[Source data Boundary: Start]

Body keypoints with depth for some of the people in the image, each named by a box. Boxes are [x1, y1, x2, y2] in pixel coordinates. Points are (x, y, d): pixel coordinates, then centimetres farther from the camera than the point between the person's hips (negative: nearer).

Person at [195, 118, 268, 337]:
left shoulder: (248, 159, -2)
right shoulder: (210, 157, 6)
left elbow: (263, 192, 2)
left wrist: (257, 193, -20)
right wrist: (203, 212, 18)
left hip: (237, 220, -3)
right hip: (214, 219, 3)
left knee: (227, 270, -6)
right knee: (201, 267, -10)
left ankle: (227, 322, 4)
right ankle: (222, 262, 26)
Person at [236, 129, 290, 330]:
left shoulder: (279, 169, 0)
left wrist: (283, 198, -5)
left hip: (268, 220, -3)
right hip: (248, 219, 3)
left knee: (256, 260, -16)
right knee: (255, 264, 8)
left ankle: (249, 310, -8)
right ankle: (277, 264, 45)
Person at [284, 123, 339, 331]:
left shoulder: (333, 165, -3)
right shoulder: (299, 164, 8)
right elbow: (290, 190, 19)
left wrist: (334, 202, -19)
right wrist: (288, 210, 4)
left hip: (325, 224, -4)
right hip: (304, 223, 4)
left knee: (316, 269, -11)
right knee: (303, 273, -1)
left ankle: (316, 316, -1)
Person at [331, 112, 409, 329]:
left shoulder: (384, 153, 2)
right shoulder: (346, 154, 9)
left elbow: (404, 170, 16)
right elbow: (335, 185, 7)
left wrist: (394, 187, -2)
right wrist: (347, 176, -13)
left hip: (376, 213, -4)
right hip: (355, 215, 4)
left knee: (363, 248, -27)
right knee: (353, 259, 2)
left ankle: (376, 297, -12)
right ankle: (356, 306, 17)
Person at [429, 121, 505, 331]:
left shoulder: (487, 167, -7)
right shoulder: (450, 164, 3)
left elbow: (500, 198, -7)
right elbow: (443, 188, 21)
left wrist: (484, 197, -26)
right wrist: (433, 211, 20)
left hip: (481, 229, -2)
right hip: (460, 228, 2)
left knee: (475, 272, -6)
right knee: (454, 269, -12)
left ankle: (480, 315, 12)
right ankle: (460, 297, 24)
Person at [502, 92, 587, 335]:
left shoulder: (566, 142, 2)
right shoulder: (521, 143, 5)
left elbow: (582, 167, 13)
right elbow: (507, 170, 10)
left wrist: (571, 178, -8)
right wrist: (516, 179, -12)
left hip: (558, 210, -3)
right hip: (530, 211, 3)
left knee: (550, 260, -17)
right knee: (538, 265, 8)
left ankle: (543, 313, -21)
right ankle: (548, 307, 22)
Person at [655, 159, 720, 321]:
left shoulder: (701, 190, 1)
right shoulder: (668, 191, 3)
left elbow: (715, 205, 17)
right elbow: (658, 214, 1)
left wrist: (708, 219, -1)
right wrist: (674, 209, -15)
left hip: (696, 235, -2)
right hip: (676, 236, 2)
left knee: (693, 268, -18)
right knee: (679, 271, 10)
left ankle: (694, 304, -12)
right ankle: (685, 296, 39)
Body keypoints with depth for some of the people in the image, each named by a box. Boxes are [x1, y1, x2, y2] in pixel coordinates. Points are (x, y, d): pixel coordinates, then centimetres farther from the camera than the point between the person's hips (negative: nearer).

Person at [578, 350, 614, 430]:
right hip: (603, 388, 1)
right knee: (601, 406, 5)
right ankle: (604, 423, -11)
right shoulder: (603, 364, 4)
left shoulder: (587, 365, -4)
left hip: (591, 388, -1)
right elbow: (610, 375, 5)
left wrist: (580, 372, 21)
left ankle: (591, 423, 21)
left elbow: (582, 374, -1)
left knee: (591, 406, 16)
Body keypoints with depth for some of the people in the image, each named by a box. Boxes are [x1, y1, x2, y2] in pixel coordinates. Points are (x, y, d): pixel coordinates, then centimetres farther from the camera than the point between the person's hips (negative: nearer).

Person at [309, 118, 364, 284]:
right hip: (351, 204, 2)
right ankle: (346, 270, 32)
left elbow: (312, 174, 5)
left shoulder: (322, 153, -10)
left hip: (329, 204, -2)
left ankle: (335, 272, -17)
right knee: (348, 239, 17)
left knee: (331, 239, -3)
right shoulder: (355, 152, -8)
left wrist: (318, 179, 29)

[Source data Boundary: End]

# Prompt:
Above are the entries. Output exactly the lines beginning with the line that has "left knee: (227, 270, -6)" and ending with the line that has "left wrist: (394, 187, -2)".

# Solution for this exercise:
left knee: (227, 270, -6)
right knee: (201, 267, -10)
left ankle: (227, 322, 4)
right ankle: (222, 262, 26)
Person at [236, 129, 290, 330]:
left shoulder: (279, 169, 0)
left wrist: (283, 198, -5)
left hip: (268, 220, -3)
right hip: (248, 219, 3)
left knee: (256, 260, -16)
right knee: (255, 264, 8)
left ankle: (249, 310, -8)
right ankle: (277, 264, 45)
Person at [284, 123, 339, 331]:
left shoulder: (333, 165, -3)
right shoulder: (299, 164, 8)
right elbow: (290, 190, 19)
left wrist: (334, 202, -19)
right wrist: (288, 210, 4)
left hip: (325, 224, -4)
right hip: (304, 223, 4)
left knee: (316, 269, -11)
right knee: (303, 273, -1)
left ankle: (316, 316, -1)
Person at [331, 112, 409, 329]:
left shoulder: (384, 153, 2)
right shoulder: (346, 154, 9)
left elbow: (404, 170, 16)
right elbow: (335, 185, 7)
left wrist: (394, 187, -2)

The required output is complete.